> _Provided passage_:
::::::

Participants and procedures

This study is based on a secondary data analysis using responses from a brief online survey that was part of the Blue‐Ribbon Boys initiative, implemented by the gay social networking app, Hornet. Hornet Data collection occurred from November 2015 to April 2016, during which time Hornet users were invited to participate in a brief questionnaire regarding their sexual health. Hornet users were eligible to participate in the study if they self‐identified as male, were age 18 and over, and gave their consent. All participants received a blue ribbon icon on their profile photo signifying their participation in the initiative. This project followed a two‐step consent procedure. First, Hornet users were provided the app's privacy policy as part of Hornet's terms of service. Second, Hornet users were informed that participation in the survey portion of the Blue‐Ribbon Boys initiative would be voluntary and that responses would be linked with anonymized personal information contained in their user's account online profiles using a unique participant user ID. Survey takers were able to opt‐out of the survey at any time, with no interruption to their app services and at no consequence to their Hornet membership. Users must have read and endorsed the privacy policy before being able to use the app and receive an invitation to participate in the survey. After endorsement of the privacy policy, Hornet users could choose to make their demographic information publicly available to other users via app filters. The privacy policy explicitly restricts use of personal demographic information provided by Hornet users for the purposes of administering app updates, providing customer services, and making available other initiatives, like surveys. In addition, Hornet users are informed that anonymized personal information could be shared in aggregate. At the completion of the study, sexual health data collected were merged with an anonymized dataset containing study participant personal demographic and behavioural characteristics (e.g. age, relationship status, language, race/ethnicity, country of residence, preferred sexual position/role) using a unique participant user ID. Study procedures were reviewed by the University of California, San Francisco's Institutional Review Board (IRB# 18‐24991, REF# 217272), which determined that the protocol was exempt under Category 4.

::::::

> _Extracted entries_:

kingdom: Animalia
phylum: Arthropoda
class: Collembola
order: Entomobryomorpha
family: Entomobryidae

::::::

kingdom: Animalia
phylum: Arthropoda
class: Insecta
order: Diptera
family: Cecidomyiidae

::::::

> _About this exercise_:
Continue the participants-and-procedures passage about the Hornet sexual health survey, starting after its final sentence.

> _Reply to the task_:
Measures

Blue‐Ribbon Boys utilised a short, yes‐no survey, which began with the question: Do you know your HIV status? HIV‐negative participants were then asked: Are you taking PrEP? Have you asked your healthcare provider if PrEP is right for you? Are you taking steps to protect yourself from HIV? In the past year, have you had an test and/or received treatment for a sexually transmitted infection (STI)? HIV‐positive respondents were asked: Are you taking anti‐retroviral treatment daily? Have you achieved or maintained an undetectable viral load? Are you aware that if you are undetectable it's virtually impossible to transmit HIV? In the past year, have you had an STI test and/or treatment? Men who indicated they did not know their HIV status were asked: In the past year, have you had an STI test and/or received treatment? Are you taking steps to protect yourself from HIV? Do you plan to get an HIV test in the next three months? Have you researched resources for getting an HIV test? Blue‐Ribbon Boys was offered as an initiative (including its survey) in 71 countries and in languages spoken by most Hornet users across participants’ country of residence, including English, Portuguese, French, Spanish, Thai and Vietnamese. Hornet's market expansion into Latin America, Southeast Asia and Western Europe influenced language offerings.

Statistical analyses

Our primary outcomes of interest were: (1) PrEP use among HIV‐negative participants; (2) antiretroviral treatment (ART) use among HIV‐positive participants; and (3) undetectable viral load (UVL) among HIV‐positive participants. All outcomes of interest were dichotomized to no and yes. We evaluated demographic and behavioural factors associated with of PrEP use, ART use and UVL by fitting separate multivariable generalized estimating equations (GEE) models with a logit link function for our dichotomous outcomes that used an exchangeable correlation matrix with robust standard errors, accounting for clustering by country (n = 71) using all complete data available. Analyses were limited to observations with available data on the outcomes of interest. For model building, the demographic and behavioural characteristics were informed by hypothesized predictors of our outcomes a priori. Associations were considered statistically significant using an α cut‐off of 0.05. All statistical analyses were conducted using STATA version 13.1 (College Station, TX, USA).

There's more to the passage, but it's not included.